Just before entering the park there's a pretty row of thatched cottages which I've photographed before...however, I don't think I've included a shot of this cottage, just a few yards further on.

I was careful to stick to the tarmac and gravel paths; I didn't want to have muddy shoes. The route I chose stayed well away from the areas that had recently been flooded.

The large main entrance gates at Chatsworth House were opened a few minutes early and we were allowed to wait inside a temporary wooden hallway constructed in the courtyard. I was standing in a different area to everyone else and felt a bit self-conscious; I'm a 'Silver Friend of Chatsworth [a season ticket holder] and some people seemed to think I was a guide and was going to be taking them round the house. This misapprehension was heightened when the woman checking their tickets, who was herself only a volunteer, kept asking me to confirm what she was saying. I must have a natural look of authority about me.

Once I'd stepped inside the house, the first room, like most of the others, was magical; a totally different experience to the other times I've visited. Throughout the house there are dozens of brightly lit and decorated Christmas trees, seven thousand wooden toy soldiers [every one wearing a moustache as far as I could tell], plenty of simple wooden toys to play with, delicate snowflakes of all sizes, an enchanted forest, a giant cake, mice, cheese, clocks and clockwork contraptions, sweets scattered everywhere...and a couple a real-life ballerinas dancing and posing...and answering questions about The Nutcracker. Oh, and of course, the wonderful music by Tchaikovsky piped into most rooms; except for a couple where there were sound effects associated with the story.


I then had a look round the Christmas Market. There was so much delicious food to tempt me; I resisted everything except the game pie.

Because a one-way system of traffic management was in operation the buses weren't driving up to the front of the house as usual, so I had to walk over to the bus stop at Edensor Gates. The bus arrived on time; the driver had to perform a difficult reversing movement on the narrow road before waiting a few minutes before continuing to Bakewell.
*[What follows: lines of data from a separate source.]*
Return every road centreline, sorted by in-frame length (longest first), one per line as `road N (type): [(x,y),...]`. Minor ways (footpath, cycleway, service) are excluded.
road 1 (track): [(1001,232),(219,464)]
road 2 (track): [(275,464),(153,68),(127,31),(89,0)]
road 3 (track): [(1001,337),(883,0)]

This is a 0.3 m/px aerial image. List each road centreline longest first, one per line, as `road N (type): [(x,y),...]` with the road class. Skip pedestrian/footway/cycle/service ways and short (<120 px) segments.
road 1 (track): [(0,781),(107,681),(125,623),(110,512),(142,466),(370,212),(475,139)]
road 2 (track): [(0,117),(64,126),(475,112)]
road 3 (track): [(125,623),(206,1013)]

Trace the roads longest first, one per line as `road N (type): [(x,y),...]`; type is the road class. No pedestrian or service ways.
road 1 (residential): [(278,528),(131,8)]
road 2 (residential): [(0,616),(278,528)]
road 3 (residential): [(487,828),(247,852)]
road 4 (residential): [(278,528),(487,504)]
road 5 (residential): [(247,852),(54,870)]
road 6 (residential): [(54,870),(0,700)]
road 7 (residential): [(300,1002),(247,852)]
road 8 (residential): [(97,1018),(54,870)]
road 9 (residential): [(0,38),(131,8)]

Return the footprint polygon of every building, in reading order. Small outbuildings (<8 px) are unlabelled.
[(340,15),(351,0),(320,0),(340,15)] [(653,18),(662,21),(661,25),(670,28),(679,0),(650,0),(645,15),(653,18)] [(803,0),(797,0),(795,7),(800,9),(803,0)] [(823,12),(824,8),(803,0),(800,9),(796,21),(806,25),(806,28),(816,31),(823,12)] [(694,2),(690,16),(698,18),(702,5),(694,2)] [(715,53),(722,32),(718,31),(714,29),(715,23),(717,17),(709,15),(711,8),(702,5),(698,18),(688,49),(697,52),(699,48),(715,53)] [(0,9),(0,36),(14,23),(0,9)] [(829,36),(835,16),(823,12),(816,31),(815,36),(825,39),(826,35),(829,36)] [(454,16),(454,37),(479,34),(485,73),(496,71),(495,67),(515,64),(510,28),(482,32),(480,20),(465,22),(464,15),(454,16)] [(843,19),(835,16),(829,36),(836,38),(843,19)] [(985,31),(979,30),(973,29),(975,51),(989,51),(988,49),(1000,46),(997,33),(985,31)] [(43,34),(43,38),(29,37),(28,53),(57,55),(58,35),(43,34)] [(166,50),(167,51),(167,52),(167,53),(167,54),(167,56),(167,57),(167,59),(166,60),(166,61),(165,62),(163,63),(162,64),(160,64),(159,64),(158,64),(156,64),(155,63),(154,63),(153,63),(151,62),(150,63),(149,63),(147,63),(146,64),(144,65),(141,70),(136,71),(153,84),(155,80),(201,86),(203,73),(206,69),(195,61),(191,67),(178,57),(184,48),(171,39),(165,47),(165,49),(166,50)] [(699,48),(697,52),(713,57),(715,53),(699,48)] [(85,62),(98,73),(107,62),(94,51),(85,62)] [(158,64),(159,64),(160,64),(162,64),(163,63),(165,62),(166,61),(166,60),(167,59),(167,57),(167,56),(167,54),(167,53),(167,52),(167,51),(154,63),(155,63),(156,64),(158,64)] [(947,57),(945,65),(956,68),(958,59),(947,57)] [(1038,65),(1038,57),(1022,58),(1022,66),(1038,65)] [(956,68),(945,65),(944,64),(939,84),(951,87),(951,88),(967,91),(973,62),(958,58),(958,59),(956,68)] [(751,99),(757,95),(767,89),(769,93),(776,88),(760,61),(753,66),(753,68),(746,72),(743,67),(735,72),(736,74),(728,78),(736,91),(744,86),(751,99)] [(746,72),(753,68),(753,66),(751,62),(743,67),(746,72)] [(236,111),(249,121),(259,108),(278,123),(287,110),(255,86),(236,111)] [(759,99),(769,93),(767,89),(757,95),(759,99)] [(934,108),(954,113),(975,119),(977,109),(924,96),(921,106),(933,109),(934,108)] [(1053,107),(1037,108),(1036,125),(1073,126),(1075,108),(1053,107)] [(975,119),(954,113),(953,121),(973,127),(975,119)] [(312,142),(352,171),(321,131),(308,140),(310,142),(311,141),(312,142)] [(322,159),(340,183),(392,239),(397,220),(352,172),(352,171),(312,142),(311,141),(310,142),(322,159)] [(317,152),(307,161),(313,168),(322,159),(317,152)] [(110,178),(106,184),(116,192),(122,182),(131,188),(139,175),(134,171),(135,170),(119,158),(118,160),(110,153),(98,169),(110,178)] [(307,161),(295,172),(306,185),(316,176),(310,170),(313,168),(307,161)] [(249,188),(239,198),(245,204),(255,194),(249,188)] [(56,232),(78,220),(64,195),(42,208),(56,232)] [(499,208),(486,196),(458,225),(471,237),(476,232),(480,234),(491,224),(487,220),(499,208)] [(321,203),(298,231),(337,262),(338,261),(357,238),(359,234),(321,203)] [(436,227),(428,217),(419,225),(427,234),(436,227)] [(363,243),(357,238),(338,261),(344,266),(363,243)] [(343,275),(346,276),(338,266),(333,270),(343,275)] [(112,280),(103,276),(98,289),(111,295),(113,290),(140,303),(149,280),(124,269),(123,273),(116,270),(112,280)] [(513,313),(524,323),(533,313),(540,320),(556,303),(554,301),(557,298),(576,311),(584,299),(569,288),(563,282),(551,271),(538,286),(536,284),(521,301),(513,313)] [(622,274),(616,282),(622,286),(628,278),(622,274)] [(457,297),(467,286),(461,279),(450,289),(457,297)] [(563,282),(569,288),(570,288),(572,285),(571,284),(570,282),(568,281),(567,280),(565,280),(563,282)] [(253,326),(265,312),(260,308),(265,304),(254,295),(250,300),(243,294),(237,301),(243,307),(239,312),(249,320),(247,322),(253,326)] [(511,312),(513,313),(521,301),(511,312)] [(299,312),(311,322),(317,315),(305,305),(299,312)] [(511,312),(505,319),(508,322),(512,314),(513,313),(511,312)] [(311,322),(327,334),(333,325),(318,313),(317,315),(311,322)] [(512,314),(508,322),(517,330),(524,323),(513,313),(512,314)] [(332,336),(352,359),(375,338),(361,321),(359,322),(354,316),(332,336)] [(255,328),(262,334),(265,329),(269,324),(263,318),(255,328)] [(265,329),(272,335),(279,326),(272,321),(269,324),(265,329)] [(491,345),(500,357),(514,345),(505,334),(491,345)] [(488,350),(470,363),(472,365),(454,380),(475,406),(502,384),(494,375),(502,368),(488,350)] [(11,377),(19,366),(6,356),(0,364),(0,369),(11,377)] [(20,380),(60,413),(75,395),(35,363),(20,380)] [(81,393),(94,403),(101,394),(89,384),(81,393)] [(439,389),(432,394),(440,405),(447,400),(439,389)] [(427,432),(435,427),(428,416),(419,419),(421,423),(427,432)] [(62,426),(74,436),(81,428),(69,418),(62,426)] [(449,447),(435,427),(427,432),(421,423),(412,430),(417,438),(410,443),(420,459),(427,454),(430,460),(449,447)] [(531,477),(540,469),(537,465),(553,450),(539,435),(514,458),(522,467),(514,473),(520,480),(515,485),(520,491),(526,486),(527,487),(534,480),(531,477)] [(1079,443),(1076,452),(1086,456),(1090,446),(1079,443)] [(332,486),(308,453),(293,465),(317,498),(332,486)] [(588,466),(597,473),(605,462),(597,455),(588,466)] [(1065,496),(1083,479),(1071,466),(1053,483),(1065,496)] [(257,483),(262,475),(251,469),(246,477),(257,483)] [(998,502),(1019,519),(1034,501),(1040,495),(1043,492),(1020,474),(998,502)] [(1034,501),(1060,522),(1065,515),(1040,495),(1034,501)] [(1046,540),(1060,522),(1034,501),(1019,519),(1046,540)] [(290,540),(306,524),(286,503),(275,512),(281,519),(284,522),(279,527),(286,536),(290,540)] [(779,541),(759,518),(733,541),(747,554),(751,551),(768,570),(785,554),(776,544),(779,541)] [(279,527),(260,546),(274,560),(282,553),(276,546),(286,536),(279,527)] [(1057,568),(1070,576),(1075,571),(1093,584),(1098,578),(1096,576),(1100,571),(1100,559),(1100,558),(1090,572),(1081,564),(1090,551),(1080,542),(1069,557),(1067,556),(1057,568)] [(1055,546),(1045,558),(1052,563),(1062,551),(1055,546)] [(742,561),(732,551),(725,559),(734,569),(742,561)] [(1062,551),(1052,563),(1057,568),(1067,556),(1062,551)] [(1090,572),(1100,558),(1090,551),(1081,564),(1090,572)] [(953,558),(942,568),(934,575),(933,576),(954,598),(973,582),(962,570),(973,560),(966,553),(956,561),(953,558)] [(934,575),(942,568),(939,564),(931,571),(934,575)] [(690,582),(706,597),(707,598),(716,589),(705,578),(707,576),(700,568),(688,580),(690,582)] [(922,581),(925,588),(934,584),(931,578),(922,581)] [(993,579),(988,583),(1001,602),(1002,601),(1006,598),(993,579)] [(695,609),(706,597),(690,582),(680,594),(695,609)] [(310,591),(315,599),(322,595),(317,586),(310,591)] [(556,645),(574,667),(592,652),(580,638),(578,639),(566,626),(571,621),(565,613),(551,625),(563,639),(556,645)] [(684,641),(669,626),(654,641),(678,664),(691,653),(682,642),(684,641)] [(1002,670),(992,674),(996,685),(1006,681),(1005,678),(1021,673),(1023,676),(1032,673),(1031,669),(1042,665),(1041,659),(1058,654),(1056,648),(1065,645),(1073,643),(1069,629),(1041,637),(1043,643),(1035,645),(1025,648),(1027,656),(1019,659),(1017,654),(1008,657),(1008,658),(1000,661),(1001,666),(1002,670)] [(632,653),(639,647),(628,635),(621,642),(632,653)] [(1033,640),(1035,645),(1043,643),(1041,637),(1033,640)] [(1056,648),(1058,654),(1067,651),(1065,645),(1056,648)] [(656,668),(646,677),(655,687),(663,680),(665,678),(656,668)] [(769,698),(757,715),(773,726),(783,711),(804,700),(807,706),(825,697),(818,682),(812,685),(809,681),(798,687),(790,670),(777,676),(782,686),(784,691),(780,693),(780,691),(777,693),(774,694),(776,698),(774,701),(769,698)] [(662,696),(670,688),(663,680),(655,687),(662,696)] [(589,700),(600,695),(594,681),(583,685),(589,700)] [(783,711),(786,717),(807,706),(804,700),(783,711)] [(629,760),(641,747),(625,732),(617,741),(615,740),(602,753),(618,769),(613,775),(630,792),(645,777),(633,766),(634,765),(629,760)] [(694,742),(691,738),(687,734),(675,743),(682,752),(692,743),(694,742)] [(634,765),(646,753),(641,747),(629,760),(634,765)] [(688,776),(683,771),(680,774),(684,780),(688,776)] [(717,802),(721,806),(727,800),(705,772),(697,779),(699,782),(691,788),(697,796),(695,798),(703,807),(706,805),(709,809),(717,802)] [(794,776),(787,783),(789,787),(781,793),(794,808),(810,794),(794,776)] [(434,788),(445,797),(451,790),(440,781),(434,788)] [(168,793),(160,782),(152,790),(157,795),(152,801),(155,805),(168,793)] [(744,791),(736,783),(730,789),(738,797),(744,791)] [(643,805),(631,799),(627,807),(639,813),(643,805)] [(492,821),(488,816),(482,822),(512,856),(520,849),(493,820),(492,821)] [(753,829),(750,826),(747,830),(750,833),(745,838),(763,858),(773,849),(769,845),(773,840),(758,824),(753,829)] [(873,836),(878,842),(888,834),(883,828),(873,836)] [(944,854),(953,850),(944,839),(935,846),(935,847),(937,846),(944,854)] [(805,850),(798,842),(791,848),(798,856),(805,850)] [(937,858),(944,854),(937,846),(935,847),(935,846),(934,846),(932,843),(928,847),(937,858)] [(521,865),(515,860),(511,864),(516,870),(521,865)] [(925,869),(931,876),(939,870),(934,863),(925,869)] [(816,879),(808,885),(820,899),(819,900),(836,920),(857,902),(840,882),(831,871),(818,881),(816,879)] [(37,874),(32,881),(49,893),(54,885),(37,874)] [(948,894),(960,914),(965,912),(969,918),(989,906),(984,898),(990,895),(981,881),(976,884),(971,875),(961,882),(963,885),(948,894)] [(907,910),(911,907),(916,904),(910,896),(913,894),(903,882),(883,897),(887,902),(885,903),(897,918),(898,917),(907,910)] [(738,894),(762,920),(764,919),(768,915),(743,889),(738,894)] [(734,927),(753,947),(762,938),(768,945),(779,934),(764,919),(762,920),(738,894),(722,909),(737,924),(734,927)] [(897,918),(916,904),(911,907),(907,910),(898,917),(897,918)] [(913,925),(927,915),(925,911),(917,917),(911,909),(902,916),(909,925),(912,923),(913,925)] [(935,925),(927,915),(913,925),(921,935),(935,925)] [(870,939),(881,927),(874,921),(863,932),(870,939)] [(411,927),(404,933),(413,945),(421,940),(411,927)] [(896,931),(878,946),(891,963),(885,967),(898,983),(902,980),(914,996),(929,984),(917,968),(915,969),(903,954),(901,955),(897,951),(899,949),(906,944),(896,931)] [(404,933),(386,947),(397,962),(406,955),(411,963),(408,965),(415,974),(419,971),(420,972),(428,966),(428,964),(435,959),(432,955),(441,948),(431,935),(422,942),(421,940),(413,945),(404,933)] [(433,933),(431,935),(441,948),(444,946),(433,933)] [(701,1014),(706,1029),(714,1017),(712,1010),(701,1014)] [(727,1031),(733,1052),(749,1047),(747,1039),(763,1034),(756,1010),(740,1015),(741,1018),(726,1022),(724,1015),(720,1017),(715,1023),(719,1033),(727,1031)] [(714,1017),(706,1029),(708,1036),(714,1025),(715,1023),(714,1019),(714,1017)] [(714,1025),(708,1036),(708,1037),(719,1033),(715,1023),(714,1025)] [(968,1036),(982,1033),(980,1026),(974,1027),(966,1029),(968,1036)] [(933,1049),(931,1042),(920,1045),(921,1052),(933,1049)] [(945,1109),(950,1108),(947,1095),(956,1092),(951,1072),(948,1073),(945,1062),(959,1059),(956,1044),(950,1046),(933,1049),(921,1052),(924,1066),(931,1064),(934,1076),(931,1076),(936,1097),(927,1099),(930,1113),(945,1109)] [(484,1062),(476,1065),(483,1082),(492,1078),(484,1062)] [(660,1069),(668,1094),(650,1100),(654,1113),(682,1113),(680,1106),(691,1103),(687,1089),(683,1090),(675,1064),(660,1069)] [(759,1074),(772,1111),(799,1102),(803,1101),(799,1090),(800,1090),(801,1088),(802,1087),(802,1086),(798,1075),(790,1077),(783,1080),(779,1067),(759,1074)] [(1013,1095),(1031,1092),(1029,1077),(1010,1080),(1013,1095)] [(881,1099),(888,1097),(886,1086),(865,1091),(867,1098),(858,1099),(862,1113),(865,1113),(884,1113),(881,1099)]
I stayed in Bakewell for a couple of hours until it started drizzling.

Sunday, November 20, 2016

Doncaster, Bessacarr, and Loversall

I woke up quite late again this morning after a night out, in Doncaster this week; so a rainy start to the day wasn't going to be problem; I had time to have breakfast before the weather cleared up later in the morning and I set off for another local walk...starting from my front door again.

I walked down my street and took a short cut through the estate to the football ground and Doncaster Lakeside before joining the Doncaster Greenway until I reached Bessacarr.

At Bessacarr I found the correct bridleway, which immediately meant I had to use a manually operated level crossing across the Doncaster to Lincoln railway line; it's nothing complicated...just two gates to open and close.

A few hundred yards later the bridleway crosses over the East Coast Main Line, a multi-track, very busy high speed intercity line with overhead electrical wires, obviously presenting a few problems for people on horseback.

Anyhow...this is the solution; it's most likely the most costly-to-build footbridge I've ever used.

The next section of my walk went alongside the M18 motorway, which fortunately is well screened by trees, and then across a rather unattractive area of land near to where what I think is the new National College For High Speed Rail is being built.

The approach to Loversall was quite pleasant along a country lane, and Loversall itself is a pretty little village.

There were about a dozen young men mowing the grass and tending the graves in the churchyard. When the supervisor noticed me taking photographs he asked me if I wanted to look inside the church. He had the keys and so opened it up for me and gave me a brief talk about the building and its history - he was a local man.

As I left the village I crossed the road to check the bus timetable at the bus stop and then plan what I'd do next. A bus back into town was due in six minutes so I just stood where I was and waited for it. It actually arrived a couple of minutes early.